Dengan demikian, pernikahan sebagai perjanjian agung bukan hanya sekadar ikatan legal antara dua individu, tetapi merupakan komitmen mendalam yang mencakup aspek spiritual, moral, sosial, dan komunitas.
Maka dari itu sudah semestinya pasangan suami istri berkomitmen kuat untuk mempertahankan keutuhan rumah tangga, tidak gampang bercerai atau mengucapkan talak atau menggugat cerai hanya perkara remeh temeh. Jaga dan pertahankan sekuat mungkin keutuhan dan keharmonisan rumah tangga dengan mencari solusi bersama.

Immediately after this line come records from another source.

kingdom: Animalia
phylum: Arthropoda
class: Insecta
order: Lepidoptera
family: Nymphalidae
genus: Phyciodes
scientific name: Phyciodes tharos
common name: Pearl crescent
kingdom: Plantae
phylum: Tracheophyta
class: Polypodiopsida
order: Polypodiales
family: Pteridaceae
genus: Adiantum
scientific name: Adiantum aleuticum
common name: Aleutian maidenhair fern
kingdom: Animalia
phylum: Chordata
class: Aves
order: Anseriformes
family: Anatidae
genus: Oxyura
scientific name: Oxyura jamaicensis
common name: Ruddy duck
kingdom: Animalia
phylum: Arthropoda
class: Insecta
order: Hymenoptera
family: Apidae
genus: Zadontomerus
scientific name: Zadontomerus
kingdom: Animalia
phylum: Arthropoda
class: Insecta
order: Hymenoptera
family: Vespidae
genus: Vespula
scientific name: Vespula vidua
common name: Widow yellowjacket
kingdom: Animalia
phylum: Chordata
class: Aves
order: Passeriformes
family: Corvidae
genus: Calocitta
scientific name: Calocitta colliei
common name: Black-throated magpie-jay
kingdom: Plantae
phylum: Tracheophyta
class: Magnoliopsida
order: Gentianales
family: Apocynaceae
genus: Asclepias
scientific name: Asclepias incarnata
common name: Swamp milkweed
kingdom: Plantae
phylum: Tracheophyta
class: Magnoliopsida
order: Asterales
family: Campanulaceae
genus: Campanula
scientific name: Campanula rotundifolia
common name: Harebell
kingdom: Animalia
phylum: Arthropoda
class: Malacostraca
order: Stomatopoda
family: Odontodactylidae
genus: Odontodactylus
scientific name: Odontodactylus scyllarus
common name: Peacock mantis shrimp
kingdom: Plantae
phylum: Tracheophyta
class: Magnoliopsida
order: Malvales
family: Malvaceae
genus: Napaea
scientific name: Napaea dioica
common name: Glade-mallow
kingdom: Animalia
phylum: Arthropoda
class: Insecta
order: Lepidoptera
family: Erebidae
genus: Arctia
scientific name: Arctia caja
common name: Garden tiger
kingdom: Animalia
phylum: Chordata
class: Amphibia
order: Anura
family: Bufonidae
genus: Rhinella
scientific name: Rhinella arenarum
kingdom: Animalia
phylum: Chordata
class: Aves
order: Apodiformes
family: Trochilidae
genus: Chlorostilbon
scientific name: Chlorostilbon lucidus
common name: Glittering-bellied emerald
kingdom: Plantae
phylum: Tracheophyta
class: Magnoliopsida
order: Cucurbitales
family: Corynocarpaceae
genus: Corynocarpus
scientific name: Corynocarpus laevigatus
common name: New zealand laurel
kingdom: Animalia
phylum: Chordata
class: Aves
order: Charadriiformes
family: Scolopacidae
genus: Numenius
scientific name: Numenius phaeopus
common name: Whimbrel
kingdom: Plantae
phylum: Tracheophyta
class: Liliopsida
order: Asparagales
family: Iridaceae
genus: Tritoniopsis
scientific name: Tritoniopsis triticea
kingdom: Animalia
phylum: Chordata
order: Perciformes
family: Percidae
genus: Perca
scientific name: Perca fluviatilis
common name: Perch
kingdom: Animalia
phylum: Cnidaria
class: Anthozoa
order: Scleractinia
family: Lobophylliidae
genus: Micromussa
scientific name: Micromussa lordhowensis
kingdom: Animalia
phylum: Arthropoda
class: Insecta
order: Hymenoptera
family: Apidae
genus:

Sungguhpun demikian, pintu cerai bukan ditutup rapat dalam syariat Islam. Jika memang terdapat alasan yang kuat untuk itu tetap saja pintu itu dibuka, atau jika dirasa melangsungkan perkawinan lebih besar mudaratnya, maka jalan cerai bisa ditempuh.
Daftar Bacaan
- Saeful Amri, “Mitsaqan Ghalidza Di Era Disrupsi (Studi Perceraian Sebab Media Sosial),” Ulul Albab: Jurnal Studi Dan Penelitian Hukum Islam 3, no. 1 (2020): 89–106.
- Quraish Shihab, Wawasan Al-Qur’an: Tafsir Tematik atas Pelbagai Persoalan Umat, (Bandung: Penerbit Mizan, 2007), hlm. 287.